CLASP
The Centre for Linguistic Theory and Studies in Probability

Experiments with category representations

Abstract

In this talk, I will start from the observation that computational models that use distributional semantics / word embeddings make (mostly implicit) use of categorization theory and can be analyzed in those terms. To illustrate this, I will present two studies on (a) classification in terms of prototype and exemplar models [1] and (b) alternatives to the default way of constructing word embeddings from co-occurrences of the category noun [2].

[1] Jennifer Sikos and Sebastian Padó. Frame Identification as Categorization: Exemplars vs Protoypes in Embeddingland. In: Proceedings of IWCS, pages 295-306. Gothenburg, Sweden, 2019. https://doi.org/10.18653/v1/W19-0425

[2] Matthijs Westera, Abhijeet Gupta, Gemma Boleda and Sebastian Padó.
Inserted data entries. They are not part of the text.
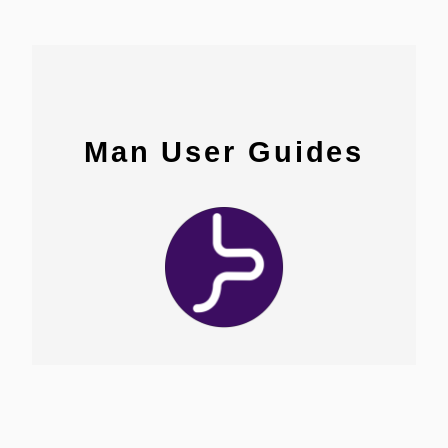
Man User Guides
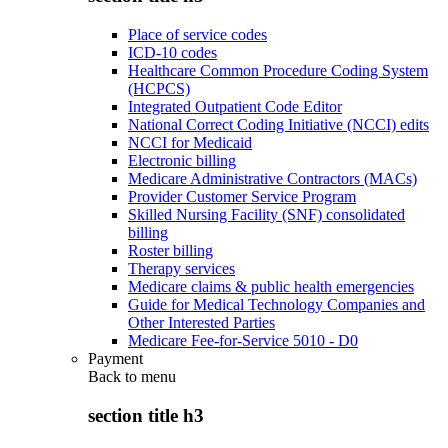
Place of service codes
ICD-10 codes
Healthcare Common Procedure Coding System
(HCPCS)
Integrated Outpatient Code Editor
National Correct Coding Initiative (NCCI) edits
NCCI for Medicaid
Electronic billing
Medicare Administrative Contractors (MACs)
Provider Customer Service Program
Skilled Nursing Facility (SNF) consolidated
billing
Roster billing
Therapy services
Medicare claims & public health emergencies
Guide for Medical Technology Companies and
Other Interested Parties
Medicare Fee-for-Service 5010 - D0
Payment
Back to
menu
section title h3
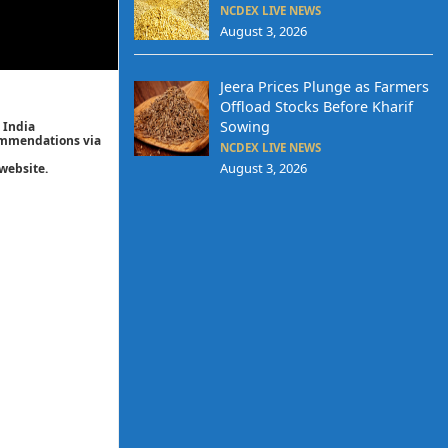
NCDEX LIVE NEWS
August 3, 2026
Jeera Prices Plunge as Farmers
Offload Stocks Before Kharif
Sowing
 India
commendations via
NCDEX LIVE NEWS
August 3, 2026
website.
Distributional models of category concepts based on names of category members. Cognitive Science, 45(9):e13029, 2021. https://doi.org/10.1111/cogs.13029

VITA: Sebastian Padó is professor of computational linguistics at Stuttgart University since 2013. He studied in Saarbrücken and Edinburgh and was a postdoctoral scholar at Stanford University. His core research concerns learning, representing, and processing semantic knowledge (broadly construed) from and in text. Examples include modeling linguistic phenomena (discourse structure, inference, etc.), applications in the computational social sciences and digital humanities, and methodological aspects such as model interpretation and robustness.